Воспитанницы помещались в третьем этаже и беспрестанно высовывались в форточки. Бедная кошка все еще плавала в корыте и неистово мяукала. Воспитанница Прилуцкая, за которой тогда ухаживал покойный Григорьев (Петр Иванович), со слезами, всех упрашивала спасти ее любимую кошку! Григорьев, в угоду своей дульцинее, по-рыцарски решился на отважный подвиг. Тогда с двух сторон нашего двора помещались дрова. Он вскочил на них и начал перебегать из стороны в сторону, стараясь ухватить корыто. Но в это самое время вода подмыла дрова, они расплылись и притиснули его; он очутился посреди двора, по горло окруженный дровами, и хотя он отлично плавал, но тут не было ему никакой физической возможности выкарабкаться наверх.
В третьем этаже послышался ужасный визг, плач, крик и стоп. Разумеется, Прилуцкая кричала больше всех. Могла-ли она не сострадать отважному рыцарю, который для ее любимой кошки решился на такое самоотвержение! Где-то достали длинную, толстую веревку и бросили ему с крыльца; он кое-как ухватился за нее и мы все притянули его к крыльцу. Его тотчас раздели, уложили в постель, вытерли вином и напоили горячим чаем с ромом, который принес ему наш инспектор. Благодаря молодости и необыкновенно-крепкой его натуре, никаких дурных последствий с ним не было; он проспал до утра и встал, как встрепанный. За то прелестная его дульцинея вполне оценила его рыцарское мужество и самоотвержение и сделалась с тех пор вдвое к нему благосклоннее. Но, увы! школьная любовь так-же, как и дружба, не прочна; первая любовь, как первый блин, бывает зачастую комом!
Но выходе из училища, Прилуцкая вышла замуж за другого, а Григорьев женился на другой.
После этой катастрофы с Григорьевым, мы побежали опять смотреть, что делается на улице. В продолжении этого времени вода уже настолько поднялась, что затопила нижний этаж. Тут вдруг подъехал на лодке к нашему дому один из наших театральных чиновников и, ухватясь за балкон, что-то кричал нам; но шум ветра и двойные рамы препятствовали нам его расслушать. Мы живо вынули зимнюю раму и вышли на балкон.

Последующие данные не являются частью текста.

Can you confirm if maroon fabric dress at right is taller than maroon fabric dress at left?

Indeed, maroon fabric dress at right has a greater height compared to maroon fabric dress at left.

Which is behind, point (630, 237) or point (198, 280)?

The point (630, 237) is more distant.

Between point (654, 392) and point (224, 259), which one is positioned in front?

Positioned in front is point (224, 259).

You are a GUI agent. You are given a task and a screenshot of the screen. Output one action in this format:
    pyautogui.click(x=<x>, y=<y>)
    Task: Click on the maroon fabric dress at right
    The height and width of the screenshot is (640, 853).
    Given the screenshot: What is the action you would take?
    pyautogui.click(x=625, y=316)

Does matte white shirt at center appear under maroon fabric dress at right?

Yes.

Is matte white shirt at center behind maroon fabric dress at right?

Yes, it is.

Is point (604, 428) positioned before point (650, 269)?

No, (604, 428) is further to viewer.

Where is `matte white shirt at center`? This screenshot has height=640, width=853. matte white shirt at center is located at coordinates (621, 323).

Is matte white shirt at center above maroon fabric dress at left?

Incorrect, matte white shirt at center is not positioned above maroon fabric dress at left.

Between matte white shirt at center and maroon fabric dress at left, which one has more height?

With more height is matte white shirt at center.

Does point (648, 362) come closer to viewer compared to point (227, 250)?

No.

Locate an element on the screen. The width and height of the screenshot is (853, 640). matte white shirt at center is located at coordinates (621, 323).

– Дайте мне хлеба! – кричит он нам.
Мы начали его уговаривать – лучше влезть к нам через балкон, обогреться и поесть вместе с нами; но чудак все твердил свое, чтоб дали ему хлеба. Нечего делать, принесли ему целый каравай ржаного хлеба; он, поблагодарив нас, поплыл в своей лодке дальше. Откуда его принесло? Где он взял лодку? В какую экспедицию теперь отправился? Господь его знает. Этот чиновник, не тем будь помянут (его давно уже нет на свете), не мог похвалиться воздержанием, и чуть-ли он не был в этот страшный час в таком отважном настроении, когда человеку, как говорится, «море по колено». Дальнейшее его странствование по невским волнам мне неизвестно; но этот удалец не только не погиб, но на другой же день сидел в конторе за обычным своим столом, как ни в чем не бывало. Кошка тоже спаслась от погибели: когда расплылись дрова, корыто осталось на поверхности и ей удобно было, прыгая по ним, добраться до крыльца.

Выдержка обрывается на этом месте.